• **Passage to read**

Re: [PATCH v3 2/2] xen/x86: Change stub page allocation/free

All of lore.kernel.org
 help / color / mirror / Atom feed

From: "Roger Pau Monné" <roger.pau@citrix.com>
To: Jason Andryuk <jason.andryuk@amd.com>
Cc: xen-devel@lists.xenproject.org, Jan Beulich <jbeulich@suse.com>,
	Andrew Cooper <andrew.cooper3@citrix.com>,
	Teddy Astie <teddy.astie@vates.tech>
Subject: Re: [PATCH v3 2/2] xen/x86: Change stub page allocation/free
Date: Wed, 10 Jun 2026 20:20:02 +0200	[thread overview]
Message-ID: <aimq0g_XqJQ-7Gqe@macbook.local> (raw)
In-Reply-To: <085ebfb8-d76c-4a13-8b5b-130959b25b51@amd.com>

On Wed, Jun 10, 2026 at 11:23:46AM -0400, Jason Andryuk wrote:
> On 2026-06-10 11:01, Roger Pau Monné wrote:
> > On Mon, Jun 08, 2026 at 08:06:38PM -0400, Jason Andryuk wrote:
> > > Today the inline tracking of the stub page is problematic.  0xcc is used
> > > to indicate unused, but it is also a "clear value."  A !CONFIG_PV build
> > > with smt=0 will bring up CPU0, bring up CPU1, bring down CPU1, and free
> > > the in-use stub page.  Subsequent CPU onlining can write to the re-used
> > > page.
> > > 
> > > The new approach uses a global, CPU-indexed array of stub pages.
> > > However, to handle NUMA aware allocations, we cannot allocate all the
> > > pages in advance because the NUMA information is not available.  Keep
> > > track of 1 current page for each NUMA node, allocated on demand, and
> > > allocate the stub buffers out of those pages.

• **Provided information**
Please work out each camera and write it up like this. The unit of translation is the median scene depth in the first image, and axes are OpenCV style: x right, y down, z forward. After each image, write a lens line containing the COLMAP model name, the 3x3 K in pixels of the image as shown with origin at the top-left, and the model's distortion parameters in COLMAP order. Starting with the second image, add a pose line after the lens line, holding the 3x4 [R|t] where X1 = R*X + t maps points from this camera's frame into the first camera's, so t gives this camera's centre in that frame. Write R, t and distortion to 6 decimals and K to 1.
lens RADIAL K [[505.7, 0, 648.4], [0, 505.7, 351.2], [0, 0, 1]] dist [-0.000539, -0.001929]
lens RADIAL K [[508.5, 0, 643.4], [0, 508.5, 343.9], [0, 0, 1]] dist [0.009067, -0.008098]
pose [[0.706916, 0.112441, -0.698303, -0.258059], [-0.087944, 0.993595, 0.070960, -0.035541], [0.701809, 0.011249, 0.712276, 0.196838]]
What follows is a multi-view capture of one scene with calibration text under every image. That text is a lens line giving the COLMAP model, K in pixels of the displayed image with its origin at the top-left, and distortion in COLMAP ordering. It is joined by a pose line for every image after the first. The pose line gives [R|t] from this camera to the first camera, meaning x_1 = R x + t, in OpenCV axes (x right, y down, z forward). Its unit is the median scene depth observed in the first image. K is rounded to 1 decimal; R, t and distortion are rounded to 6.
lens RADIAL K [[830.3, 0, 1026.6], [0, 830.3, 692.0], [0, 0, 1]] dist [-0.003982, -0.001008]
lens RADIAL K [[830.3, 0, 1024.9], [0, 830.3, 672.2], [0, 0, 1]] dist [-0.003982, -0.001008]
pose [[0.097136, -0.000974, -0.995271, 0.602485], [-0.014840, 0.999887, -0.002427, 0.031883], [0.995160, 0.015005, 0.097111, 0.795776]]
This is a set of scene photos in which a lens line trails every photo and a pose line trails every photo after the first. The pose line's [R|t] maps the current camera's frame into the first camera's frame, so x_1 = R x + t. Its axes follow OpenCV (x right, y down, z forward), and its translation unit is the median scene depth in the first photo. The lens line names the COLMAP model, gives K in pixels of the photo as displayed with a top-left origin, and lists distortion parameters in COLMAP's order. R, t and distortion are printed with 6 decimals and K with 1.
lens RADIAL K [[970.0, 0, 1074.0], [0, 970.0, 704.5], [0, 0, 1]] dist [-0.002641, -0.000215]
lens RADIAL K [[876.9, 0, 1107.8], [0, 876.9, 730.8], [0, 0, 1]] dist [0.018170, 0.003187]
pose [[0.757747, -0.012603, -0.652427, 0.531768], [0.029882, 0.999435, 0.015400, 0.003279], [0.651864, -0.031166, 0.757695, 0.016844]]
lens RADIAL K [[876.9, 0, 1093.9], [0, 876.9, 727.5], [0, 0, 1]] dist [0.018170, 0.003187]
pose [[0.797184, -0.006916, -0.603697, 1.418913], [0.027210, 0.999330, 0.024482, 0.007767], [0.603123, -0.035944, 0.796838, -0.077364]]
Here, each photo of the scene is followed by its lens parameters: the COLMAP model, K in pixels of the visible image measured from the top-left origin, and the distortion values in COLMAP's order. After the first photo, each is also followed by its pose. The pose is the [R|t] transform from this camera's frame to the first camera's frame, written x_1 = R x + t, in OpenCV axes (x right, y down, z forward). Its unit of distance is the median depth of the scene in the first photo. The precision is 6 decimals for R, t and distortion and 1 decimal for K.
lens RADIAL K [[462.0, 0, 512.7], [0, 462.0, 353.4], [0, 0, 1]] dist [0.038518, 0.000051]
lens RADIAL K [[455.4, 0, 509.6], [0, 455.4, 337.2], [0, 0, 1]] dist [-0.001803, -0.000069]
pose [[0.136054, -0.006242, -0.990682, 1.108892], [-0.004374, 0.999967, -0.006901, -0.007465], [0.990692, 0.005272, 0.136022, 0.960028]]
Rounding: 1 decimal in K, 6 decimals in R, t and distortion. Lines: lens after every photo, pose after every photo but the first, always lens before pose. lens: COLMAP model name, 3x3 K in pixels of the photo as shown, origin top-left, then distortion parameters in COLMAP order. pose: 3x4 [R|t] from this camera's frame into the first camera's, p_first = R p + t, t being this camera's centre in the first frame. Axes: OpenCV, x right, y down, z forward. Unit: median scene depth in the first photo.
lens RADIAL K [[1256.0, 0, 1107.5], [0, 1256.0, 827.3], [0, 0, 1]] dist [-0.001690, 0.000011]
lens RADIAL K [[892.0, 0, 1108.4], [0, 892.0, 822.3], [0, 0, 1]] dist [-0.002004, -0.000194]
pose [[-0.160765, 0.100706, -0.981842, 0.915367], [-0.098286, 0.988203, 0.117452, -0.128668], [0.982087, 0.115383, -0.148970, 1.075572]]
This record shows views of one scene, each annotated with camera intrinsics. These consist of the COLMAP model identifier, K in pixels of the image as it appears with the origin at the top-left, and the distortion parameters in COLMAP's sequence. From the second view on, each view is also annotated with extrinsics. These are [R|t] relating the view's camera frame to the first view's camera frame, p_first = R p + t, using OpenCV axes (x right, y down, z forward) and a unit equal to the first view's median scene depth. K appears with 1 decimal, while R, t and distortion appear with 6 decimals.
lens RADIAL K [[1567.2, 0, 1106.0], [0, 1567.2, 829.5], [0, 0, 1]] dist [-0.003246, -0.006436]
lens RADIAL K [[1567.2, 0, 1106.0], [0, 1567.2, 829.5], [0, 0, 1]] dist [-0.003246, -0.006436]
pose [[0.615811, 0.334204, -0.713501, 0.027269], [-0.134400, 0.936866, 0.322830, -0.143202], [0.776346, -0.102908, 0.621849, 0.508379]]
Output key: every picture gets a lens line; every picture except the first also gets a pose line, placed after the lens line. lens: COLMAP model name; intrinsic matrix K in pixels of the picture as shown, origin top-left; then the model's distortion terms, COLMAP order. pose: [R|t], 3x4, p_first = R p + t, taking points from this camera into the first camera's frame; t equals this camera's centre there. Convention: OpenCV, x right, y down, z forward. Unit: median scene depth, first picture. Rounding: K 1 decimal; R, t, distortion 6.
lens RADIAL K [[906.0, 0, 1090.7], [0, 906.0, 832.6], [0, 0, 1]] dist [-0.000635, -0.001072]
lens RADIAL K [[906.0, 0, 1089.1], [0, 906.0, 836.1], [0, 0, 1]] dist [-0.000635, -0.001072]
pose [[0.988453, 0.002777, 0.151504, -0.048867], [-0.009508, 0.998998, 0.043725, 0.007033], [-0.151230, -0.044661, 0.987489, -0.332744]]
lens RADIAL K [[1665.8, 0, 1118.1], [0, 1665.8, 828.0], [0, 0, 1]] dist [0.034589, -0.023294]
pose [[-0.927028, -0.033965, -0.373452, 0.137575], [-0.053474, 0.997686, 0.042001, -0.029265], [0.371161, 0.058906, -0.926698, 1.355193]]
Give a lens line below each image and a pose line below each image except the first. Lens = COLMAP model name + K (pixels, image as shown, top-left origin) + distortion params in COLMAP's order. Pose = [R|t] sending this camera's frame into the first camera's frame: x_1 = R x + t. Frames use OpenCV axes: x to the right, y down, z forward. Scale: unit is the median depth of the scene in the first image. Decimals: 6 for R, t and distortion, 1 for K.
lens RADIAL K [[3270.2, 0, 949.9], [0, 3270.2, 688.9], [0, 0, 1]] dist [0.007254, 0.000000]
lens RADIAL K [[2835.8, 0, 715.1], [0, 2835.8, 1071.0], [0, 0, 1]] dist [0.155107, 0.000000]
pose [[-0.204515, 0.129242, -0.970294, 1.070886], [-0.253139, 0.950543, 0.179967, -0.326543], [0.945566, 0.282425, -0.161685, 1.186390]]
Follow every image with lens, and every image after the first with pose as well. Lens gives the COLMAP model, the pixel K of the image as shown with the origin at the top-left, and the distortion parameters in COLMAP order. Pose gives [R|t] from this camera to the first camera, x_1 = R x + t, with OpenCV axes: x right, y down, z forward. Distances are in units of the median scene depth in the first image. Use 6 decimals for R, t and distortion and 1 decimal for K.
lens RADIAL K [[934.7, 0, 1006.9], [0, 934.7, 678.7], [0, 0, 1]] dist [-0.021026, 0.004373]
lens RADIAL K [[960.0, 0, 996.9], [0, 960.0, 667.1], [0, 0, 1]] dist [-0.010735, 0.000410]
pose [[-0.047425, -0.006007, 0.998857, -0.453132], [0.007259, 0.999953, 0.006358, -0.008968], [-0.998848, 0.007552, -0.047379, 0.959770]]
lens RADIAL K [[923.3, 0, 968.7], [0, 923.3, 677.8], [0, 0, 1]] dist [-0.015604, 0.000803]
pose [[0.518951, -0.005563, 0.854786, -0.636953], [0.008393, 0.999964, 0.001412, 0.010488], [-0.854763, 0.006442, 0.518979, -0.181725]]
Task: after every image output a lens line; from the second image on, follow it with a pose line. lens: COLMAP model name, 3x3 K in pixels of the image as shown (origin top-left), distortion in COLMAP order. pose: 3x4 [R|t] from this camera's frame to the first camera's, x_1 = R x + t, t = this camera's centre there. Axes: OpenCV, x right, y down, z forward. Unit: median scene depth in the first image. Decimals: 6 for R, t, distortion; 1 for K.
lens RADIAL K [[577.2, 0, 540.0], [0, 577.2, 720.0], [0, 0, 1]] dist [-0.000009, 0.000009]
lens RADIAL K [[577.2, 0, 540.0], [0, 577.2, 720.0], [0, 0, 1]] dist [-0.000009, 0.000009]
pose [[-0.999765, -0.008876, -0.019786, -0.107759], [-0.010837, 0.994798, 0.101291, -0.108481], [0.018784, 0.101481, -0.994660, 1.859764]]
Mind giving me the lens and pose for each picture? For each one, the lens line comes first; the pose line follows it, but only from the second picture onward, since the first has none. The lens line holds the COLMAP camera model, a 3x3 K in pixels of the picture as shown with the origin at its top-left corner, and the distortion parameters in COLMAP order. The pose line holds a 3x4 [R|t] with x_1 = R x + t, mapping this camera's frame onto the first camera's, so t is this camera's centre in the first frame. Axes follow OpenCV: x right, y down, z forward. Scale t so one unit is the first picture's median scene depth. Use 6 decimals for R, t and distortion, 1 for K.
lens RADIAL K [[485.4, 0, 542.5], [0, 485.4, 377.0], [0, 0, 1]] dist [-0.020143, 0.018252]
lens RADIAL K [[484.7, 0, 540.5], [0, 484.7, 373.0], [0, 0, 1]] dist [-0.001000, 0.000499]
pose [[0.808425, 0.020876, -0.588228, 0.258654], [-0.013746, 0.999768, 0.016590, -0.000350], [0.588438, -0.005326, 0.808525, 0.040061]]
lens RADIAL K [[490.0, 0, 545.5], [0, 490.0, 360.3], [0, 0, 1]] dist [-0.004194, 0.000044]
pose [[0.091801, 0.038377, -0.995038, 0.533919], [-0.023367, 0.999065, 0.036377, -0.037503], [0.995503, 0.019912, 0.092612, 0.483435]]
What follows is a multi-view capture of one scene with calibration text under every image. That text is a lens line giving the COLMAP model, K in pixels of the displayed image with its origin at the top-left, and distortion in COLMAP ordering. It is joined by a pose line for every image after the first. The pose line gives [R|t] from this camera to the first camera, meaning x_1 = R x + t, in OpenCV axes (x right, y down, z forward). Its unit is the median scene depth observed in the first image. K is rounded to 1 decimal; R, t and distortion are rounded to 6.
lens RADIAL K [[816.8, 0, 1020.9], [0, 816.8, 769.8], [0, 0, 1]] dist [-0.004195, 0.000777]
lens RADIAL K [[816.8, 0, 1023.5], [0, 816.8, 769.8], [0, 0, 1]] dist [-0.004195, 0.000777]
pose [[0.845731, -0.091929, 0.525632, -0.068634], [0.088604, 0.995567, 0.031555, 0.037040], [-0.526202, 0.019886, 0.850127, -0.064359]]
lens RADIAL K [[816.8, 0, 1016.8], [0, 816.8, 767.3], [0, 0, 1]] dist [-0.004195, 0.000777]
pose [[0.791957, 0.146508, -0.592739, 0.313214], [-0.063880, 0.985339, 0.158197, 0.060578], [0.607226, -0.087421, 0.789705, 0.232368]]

• **What you will do**
1/ Answer these questions from the email on stub page allocation:
(a) Which value is used to indicate an unused stub page in the current inline tracking?
(b) What kind of array does the new approach use for stub pages?
(c) How many current pages are tracked for each NUMA node?
2/ Pick up the email on stub page allocation after its last sentence, and carry it forward in the same style.

• **Answers to each task**
1/
(a) 0xcc
(b) A global, CPU-indexed array of stub pages
(c) One

2/
> > > 
> > > The current NUMA allocation approach is opportunistic sharing among the
> > > groups of 32 processors.  The new approach will allocate buffers densely
> > > in a NUMA node.
> > > 
> > > stub pages are no longer freed.  They remain referenced in the global
> > > CPU-indexed array and are re-used if the CPU is re-onlined.
> > > 
> > > stubs and node_stubs don't have an explicit lock.  During boot they are
> > > accessed single threaded.  During runtime, &cpu_add_remove_lock
> > > serializes access.
> > > 
> > > Fixes: 7a66ac8d1633 ("x86: move syscall trampolines off the stack")
> > > Signed-off-by: Jason Andryuk <jason.andryuk@amd.com>
> > > ---
> > > I'm not sure how to test the NUMA part - I don't have an NUMA system.
> > > Also, if NUMA is active, is a cpu node of NUMA_NO_NODE still possible?
> > > I used the MAX_NUMNODES + 1 array sizing to handle that, but it's not
> > > obvious to me if that is necessary.
> > > 
> > > Roger mentioned removing the per-cpu stubs.mfn.  We'd need to replace
> > > that with exposing the stubs array for traps and the emulator.  I have
> > > no idea if that will be an improvement and am looking for agreement on
> > > this patch before attempting.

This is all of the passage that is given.